Work to complete |
#1 From the Venezuela article, copy the passage that begins at the words "CARACAS, Venezuela _" and ends after the words "was right now.".
#2 According to Mike Pompeo's account in the Venezuela article, why did Maduro not leave for Havana? Answer in one to three sentences.
#3 Pick up the Venezuela article after its final sentence and continue it.

Text under study |
=-=-=-=-=

CARACAS, Venezuela _ It was a ploy that from its outset was a long shot. Before dawn Tuesday, Juan Guaido, his political mentor Leopoldo Lopez and a handful of soldiers who had broken ranks issued a message to Venezuela and the world: The time to topple the authoritarian regime was right now.
By dusk, with the military command still loyal to President Nicolas Maduro, Lopez was seeking asylum in the Chilean ambassador's residence in Caracas and the streets were beginning to empty of the protesters who had heeded Guaido's call to join what he called Operation Liberty.
While likely not a fatal blow to Guaido and the 3-month-old push to unseat Maduro, it was certainly the biggest setback yet. And it raised crucial questions: Will Maduro use this moment to carry out his long-standing threat to jail Guaido once and for all? If he does, how will the U.S., the de facto leader of an international coalition backing Guaido as Venezuela's legitimate leader, respond?
The Trump administration, which recognized Guaido in January, apparently thought there was an understanding that top aides to Maduro were ready to make the transition. In fact, Secretary of State Mike Pompeo said on CNN, Maduro was on a plane "heading to Havana" when the Russian government talked him out of leaving.
National security adviser John Bolton called out Venezuela's defense minister and chief justice on Twitter, saying this was their last chance to accept Guaido and escape sanctions or "go down with the ship." Senator Marco Rubio, a Florida Republican who has played a key role in shaping U.S. policy on Venezuela, tweeted that high-ranking Venezuelan officials who publicly support Maduro had "been working to get him out" and that their double cross would soon be exposed.

=-=-=-=-=

Stored entries:

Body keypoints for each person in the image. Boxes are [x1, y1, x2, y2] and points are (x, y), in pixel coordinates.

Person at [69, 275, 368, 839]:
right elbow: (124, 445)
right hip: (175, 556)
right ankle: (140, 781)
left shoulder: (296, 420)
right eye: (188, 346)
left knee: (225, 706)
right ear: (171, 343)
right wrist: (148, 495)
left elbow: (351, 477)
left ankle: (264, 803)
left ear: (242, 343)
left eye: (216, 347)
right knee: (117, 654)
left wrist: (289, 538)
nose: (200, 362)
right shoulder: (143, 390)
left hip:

=-=-=-=-=

Answers to each task |
#1
CARACAS, Venezuela _ It was a ploy that from its outset was a long shot. Before dawn Tuesday, Juan Guaido, his political mentor Leopoldo Lopez and a handful of soldiers who had broken ranks issued a message to Venezuela and the world: The time to topple the authoritarian regime was right now.

#2 Pompeo said on CNN that Maduro was already on a plane heading to Havana. He did not leave because the Russian government talked him out of it.

#3
Defense Minister Vladimir Padrino Lopez, one of those officials, took to the airwaves to declare the people involved in the attempted takeover "ridiculous," calling what had happened "a mediocre coup."
Bolton insisted that it wasn't in fact a coup d'etat because Maduro had stolen last year's election; Guaido, as the head of the national assembly, is the constitutionally mandated interim president. He said "Cuban thugs" were threatening members of the Venezuelan military who might otherwise defect. President Donald Trump later threatened a "full and complete" embargo of Cuba.
Tuesday's events _ coming a day before planned nationwide anti-government demonstrations _ began with the escape of Lopez, a former mayor of a Caracas district who in 2015 was sentenced to almost 14 years in prison on charges including inciting violence. He was released to house arrest in July 2017 under orders to keep quiet, and his sudden appearance with Guaido was a dramatic turn.
The sun was coming up as Guaido announced the "final phase" of the effort to end Maduro's disastrous rule, which has driven the once-wealthy oil power into chaos and near starvation.
"This is the morning for all us to go out to the streets, civilians and soldiers," Lopez said as he stood with Guaido near a military airbase in eastern Caracas. He said he had been freed by his captors. "Today, we are convinced this process is irreversible."
For more than 10 hours, Caracas and dozens of other cities rang with the boom of tear gas as government troops quelled protests. National police and guardsmen using armored vehicles blocked main arteries and turned back crowds with volleys of plastic buckshot. Supporters of Maduro asked for residents to rally outside Miraflores, the presidential palace, in a show of strength, and hundreds did.
CNN reported that it and the BBC had been taken off pay-TV. YouTube, Bing, Google and Android services were restricted in Venezuela, according to NetBlocks, an organization that monitors cybersecurity and freedom on the internet.
There was throughout the day a chimerical quality to the opposition endeavor, not unlike Guaido's January announcement that he was taking the reins of government. He has named ambassadors and officials and been recognized by more than 50 nations. Without the power of the military, his presidency has been an act purely of symbolism.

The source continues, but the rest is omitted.